Closer to home, CUPFA took aim at the corporate and government ideology that “prevent us from seeing education for what it is: a right and essential good for not just the individual, but for the public interest of society as a whole.”

“I think it’s important [teachers] give the support we can, even if it’s just stating a public position,” said CUPFA Chair and Communications Liaison Dave Douglas.
Having been on the university scene since 1983, Douglas described the ways in which he’s seen “education being transformed and short changed.”

“It’s not simply tuition for [CUPFA],” he said. “It’s about pedagogy and philosophy.
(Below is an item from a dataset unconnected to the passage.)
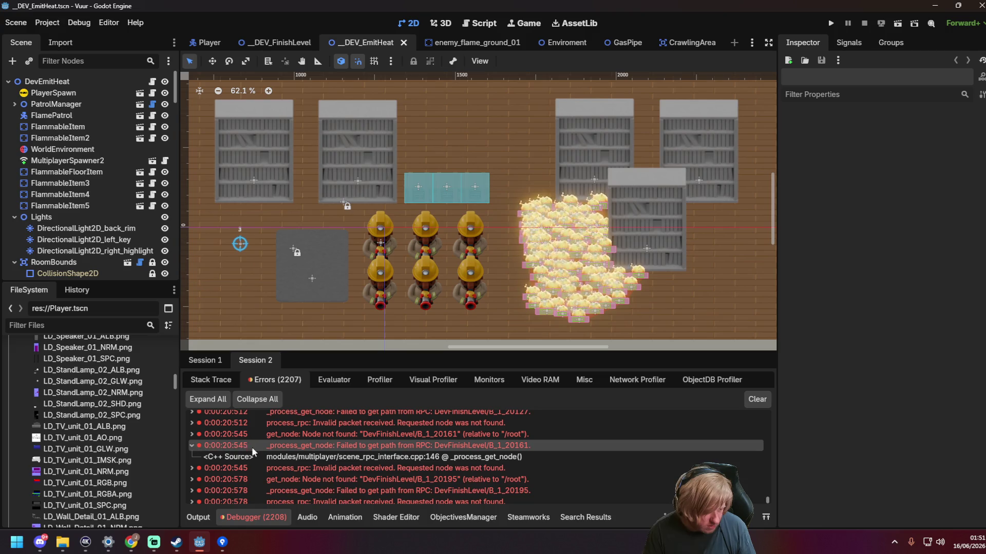
{"action": "left_click", "coordinate": [277, 42]}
The neo-liberal agenda out there has been dominating a discourse about the value of educations. […] Where small classes are replaced with the ‘small class experience’—while my class sizes have literally doubled.”

Calling the funding argument “increasingly skewed,” Douglas said tuition has become “the easy scapegoat” for policymakers to divert investments from the public good.
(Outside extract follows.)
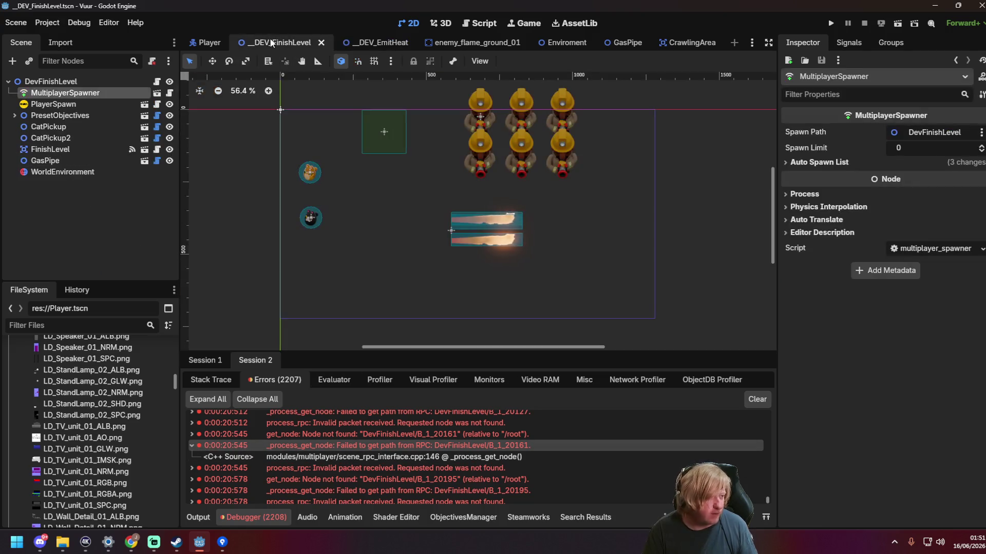
Step: Review the MultiplayerSpawner's auto spawn list, then delete the MultiplayerSpawner node
{"action": "left_click", "coordinate": [90, 101]}
{"action": "left_click", "coordinate": [90, 93]}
“You look at how much the government throws in support of all kinds of industry—into aluminum, shipping, development projects—if you look at the total of that money, it dwarfs what’s being spent on education,” he argued. “Yet when they get around to talking about funding for the future, they say they have no money and have to cut.”

The alternatives, according to CUPFA, are about management.

“We could certainly slim down administration,” Douglas said with a laugh. “Over the last decade Concordia’s administration has multiplied rather fantastically. […] The cost of administration and bureaucracy eats up a lot of our budget.

“We found out [at last week’s Senate meeting] that Concordia spent over $14 million in dismissals over the last decade—that’s a lot of money.”

Calling the system “a picture of bad management,” CUPFA argues government energies should be spent towards achieving a progressive tax system that would tax corporations and captains of industry, while ending corruption and eliminating bail-outs and paying for bonuses and severance packages.

“The issue is not the problem of funding universities, but rather how those funds are being spent by our universities,” the statement continued.

Explaining that the CUPFA never forgot how Concordia students expressed solidarity with them as they were striking four years ago for improved teaching contracts, Douglas stated that the more organizations jointly recognize the importance of sharing good living and working conditions, the more others are willing to fight in solidarity with them.

“Your education is our working conditions—it’s that linked,” said Douglas. “When you guys have the best opportunities for learning, we have the best opportunity for teaching. You are not our clients—you are our students.

“If students are in debt and working four jobs, can’t come to class or finish that paper, [teachers] can’t just walk away at the end of their class, say, ‘See you next week,’ and not be concerned about their quality of living.

“Over time you see the effect these increases have on the system as a whole.”

Hopeful about the Nov. 10 Day of Action, Douglas encouraged students to “show everyone that you’re being good citizens. That you’re coming out and talking about the future, about equality, and you’re living it.”